Former King’s Way Christian student-athlete says he will play for Ridgefield
Bailey Meek loved his time at King’s Way Christian.
He figured he would have finished high school there. Oh, he knew the football program was lacking in numbers, but going into his senior year, this was going to be his team.
Meek is, after all, the most decorated football player to come out of King’s Way Christian.
He expects to finish his high school days as a Ridgefield Spudder, though.
Bailey Meek also has 14 offers from Division-I programs. A 6-foot-6 defensive end, he originally had planned on making a decision in August, prior to the usual start of football.
But the recruiting process had changed significantly during the pandemic. Meek has not been able to visit any of the campuses. So he is putting on hold any decision, hoping he will be able to take some visits later this year or early 2021.
Strange times, indeed.
“It’s been a little bit crazy,” Meek said.
He has had some ask him to create a top-five list. He is not ready.
“I’m going to wait until I get on campus. I want to see these places before I make any final choices. Right now, it’s just been a bunch of phone calls and FaceTime.”
Meek posts every offer he receives on his Twitter account (@BaileyMeek23). Earlier this week, UNLV offered him.
He also has an offer from Dartmouth, and other Ivy League schools are interested in the student with a 3.96 grade-point average. Oh, and Army and Air Force want him in their uniform as well.
His parents pushed success in academics and athletics.
“You’ve got to have both if you want to play at the next level,” Meek said. “If you have both, it will open up more doors.”
Meek has a lot of doors to choose from now.
This new way of recruiting is not all bad, either, he said.
“You get to sit back and take it all in instead of having to travel every weekend,” he said. “You get to sit back and really think about it.”
Still, eventually, he wants to get out there before making a choice.
He also had a choice to make for his senior season of high school. He was still holding out hope for King’s Way Christian. But earlier this summer, the school shut down the program for a few years.
“I kind of saw it coming,” Meek said, noting that many of the more experienced players had moved to different schools. “Honestly, I agreed with (the school.) It just wasn’t safe.”

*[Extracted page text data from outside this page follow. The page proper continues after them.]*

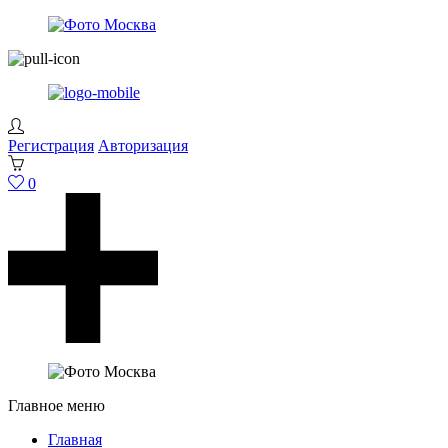
Регистрация
Авторизация
0
Главное меню
Главная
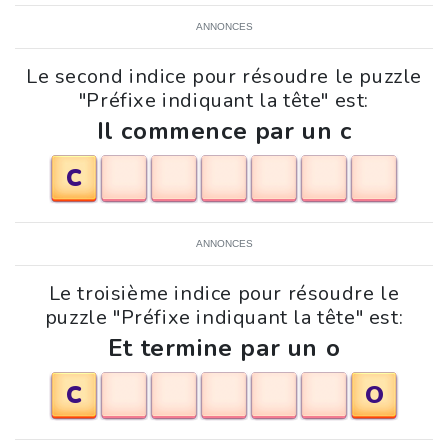
ANNONCES
Le second indice pour résoudre le puzzle
"Préfixe indiquant la tête" est:
Il commence par un c
C
ANNONCES
Le troisième indice pour résoudre le
puzzle "Préfixe indiquant la tête" est:
Et termine par un o
C
O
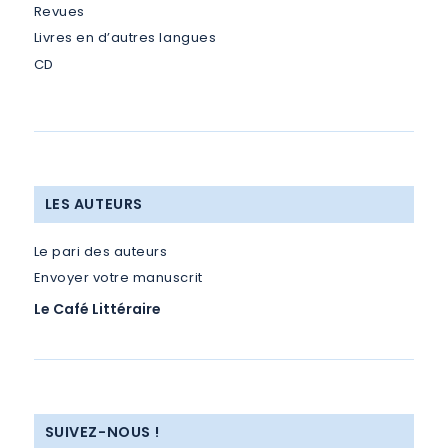
Revues
Livres en d’autres langues
CD
LES AUTEURS
Le pari des auteurs
Envoyer votre manuscrit
Le Café Littéraire
SUIVEZ-NOUS !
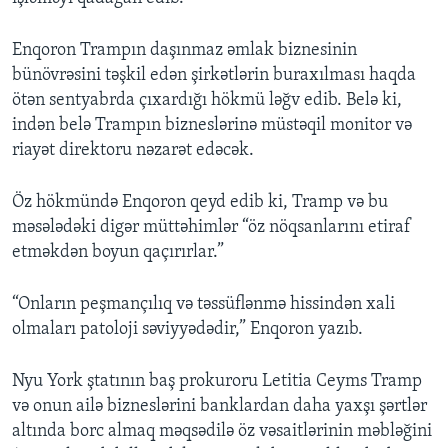
Enqoron Trampın daşınmaz əmlak biznesinin
bünövrəsini təşkil edən şirkətlərin buraxılması haqda
ötən sentyabrda çıxardığı hökmü ləğv edib. Belə ki,
indən belə Trampın bizneslərinə müstəqil monitor və
riayət direktoru nəzarət edəcək.
Öz hökmündə Enqoron qeyd edib ki, Tramp və bu
məsələdəki digər müttəhimlər “öz nöqsanlarını etiraf
etməkdən boyun qaçırırlar.”
“Onların peşmançılıq və təssüflənmə hissindən xali
olmaları patoloji səviyyədədir,” Enqoron yazıb.
Nyu York ştatının baş prokuroru Letitia Ceyms Tramp
və onun ailə bizneslərini banklardan daha yaxşı şərtlər
altında borc almaq məqsədilə öz vəsaitlərinin məbləğini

The Knights had very few players signed up for the upcoming season, many inexperienced.
Still, Meek said, if the Knights had fielded a team and Brian Rodriguez was the coach, he would have remained at King’s Way.
“I was trying to stay loyal to the school and Coach Rodriguez, who has helped me so much,” Meek said. “I felt I owed them that.”
Meek credits his coach for much of the attention he has received from college programs. It was Rodriguez who first made contact with college coaches, asking them to take a look at this talented player from a very small program.
Meek said early on that he did have doubts playing for King’s Way Christian. Rodriguez and his staff said Meek could still get noticed.
“Coach Rodriguez made it a theme: ‘Write your story.’ He assured me, it doesn’t matter where you go. If you’re good enough, they’ll find you,” Meek said. “It’s been a pleasure, playing with all my friends. It’s been real fun.”
Once football was taken away at King’s Way, though, Meek figured he would be moving on as well. While a season is not a guarantee due to the pandemic, if there is a season, Meek knew he would have to play somewhere else. Living in Ridgefield, he is in the process of enrolling at Ridgefield High School.
Technically, he could have remained a student at King’s Way Christian. The rules allow for athletes at private schools to play sports at their “home” public school if the private school does not offer the sport. Meek, though, wanted to be more than just a football player with the Spudders.
“I really want to step up on that team and be a leader. I figured I have to go to the school and be good friends with all these people, and then they’ll trust me on the field, as well,” Meek said. “It’s what you do off the field that makes them trust you on the field.”
He is all-in with his decision.
Now, just like all high school football players, he is in a holding pattern, hoping for some sort of football season.
“I can’t remember a day when I haven’t had football in my life,” Meek said. “Whatever I’m going through in life off the field, it disappears when I’m on the field. Working out, training with my boys, football is probably my biggest passion.”